▶ _Provided material_:
╔══

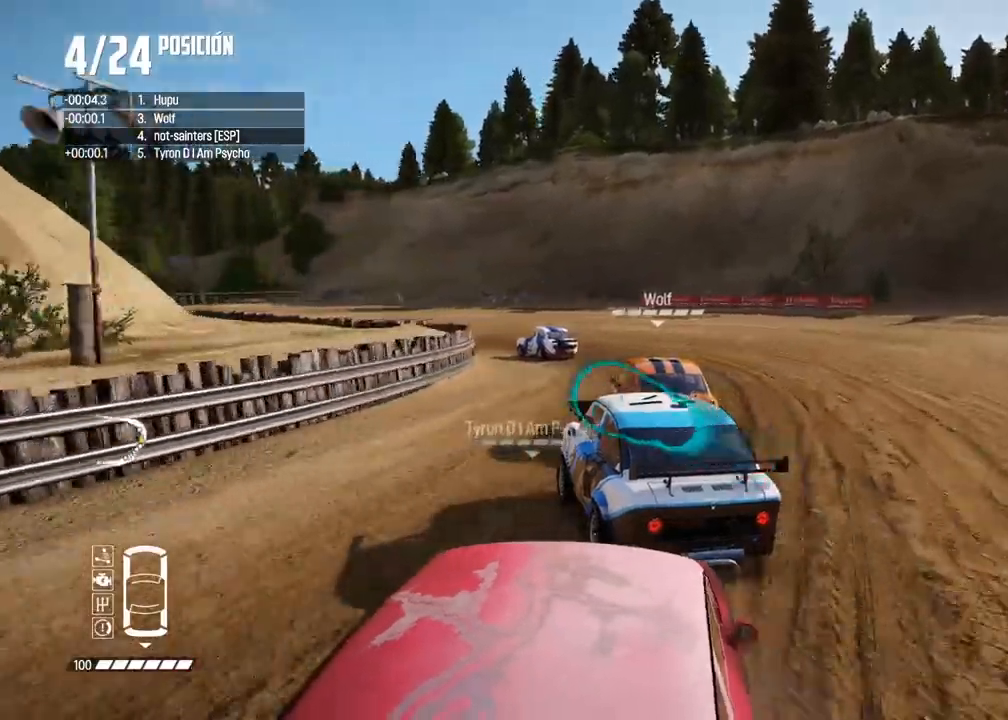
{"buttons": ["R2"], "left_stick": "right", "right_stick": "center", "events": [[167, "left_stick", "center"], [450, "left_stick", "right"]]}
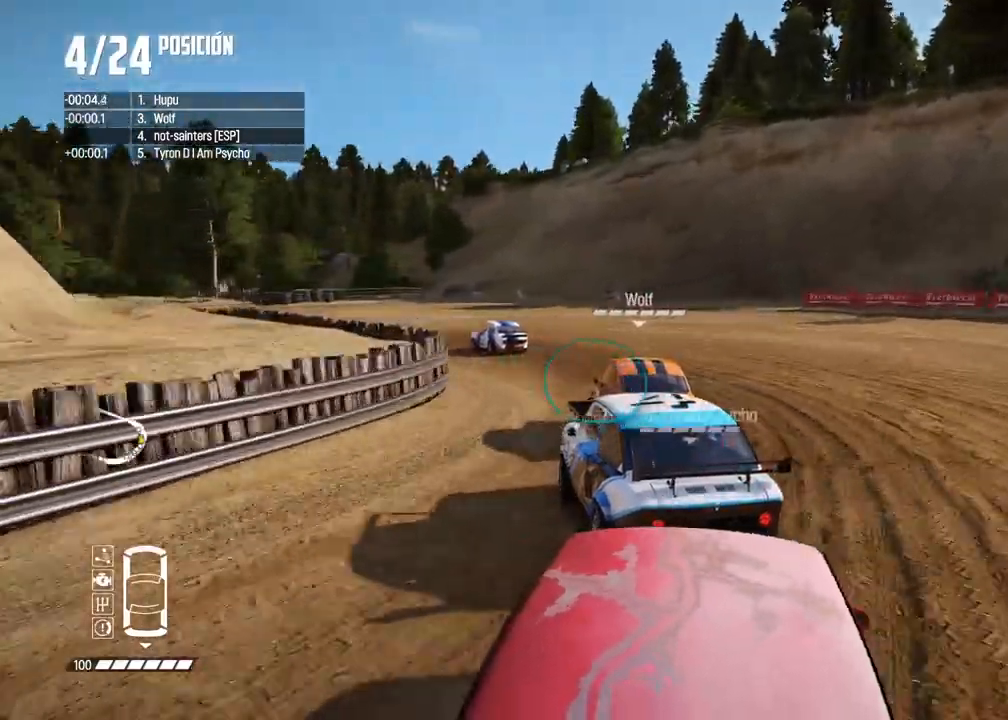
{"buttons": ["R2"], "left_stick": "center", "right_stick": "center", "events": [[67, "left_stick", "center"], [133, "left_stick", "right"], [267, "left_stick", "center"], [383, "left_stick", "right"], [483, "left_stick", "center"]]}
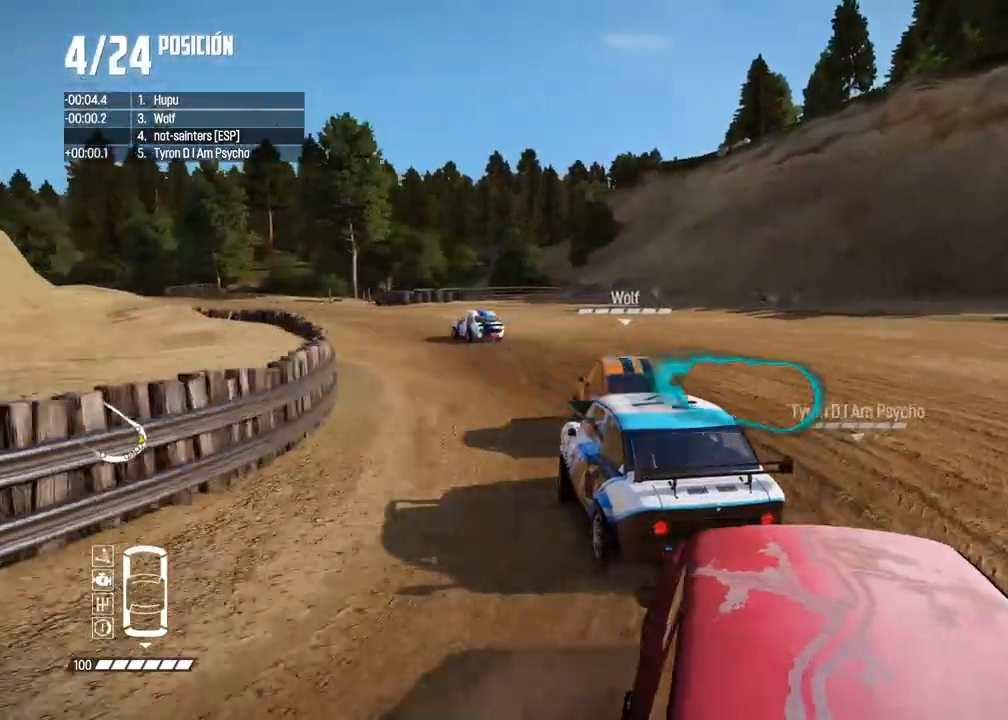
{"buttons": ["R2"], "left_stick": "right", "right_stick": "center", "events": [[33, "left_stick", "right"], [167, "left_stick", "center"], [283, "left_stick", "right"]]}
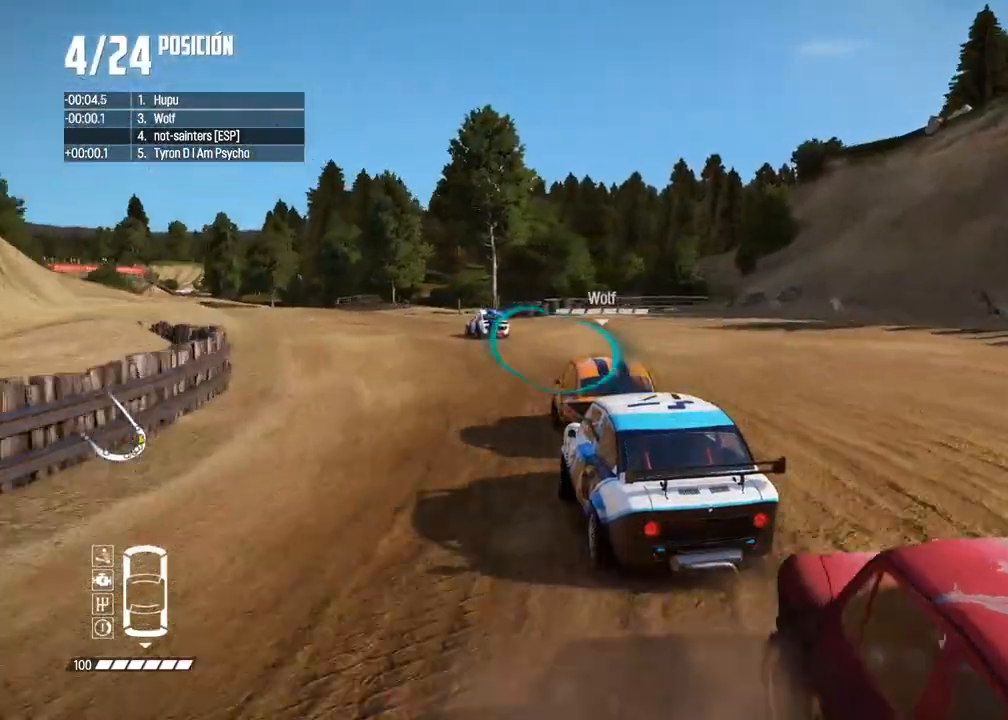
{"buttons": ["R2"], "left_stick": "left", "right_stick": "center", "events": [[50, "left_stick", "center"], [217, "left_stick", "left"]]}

╚══

Every line of the data above should be repeated exactly. Omit the pictures.

▶ _Written response_:
{"buttons": ["R2"], "left_stick": "right", "right_stick": "center", "events": [[167, "left_stick", "center"], [450, "left_stick", "right"]]}
{"buttons": ["R2"], "left_stick": "center", "right_stick": "center", "events": [[67, "left_stick", "center"], [133, "left_stick", "right"], [267, "left_stick", "center"], [383, "left_stick", "right"], [483, "left_stick", "center"]]}
{"buttons": ["R2"], "left_stick": "right", "right_stick": "center", "events": [[33, "left_stick", "right"], [167, "left_stick", "center"], [283, "left_stick", "right"]]}
{"buttons": ["R2"], "left_stick": "left", "right_stick": "center", "events": [[50, "left_stick", "center"], [217, "left_stick", "left"]]}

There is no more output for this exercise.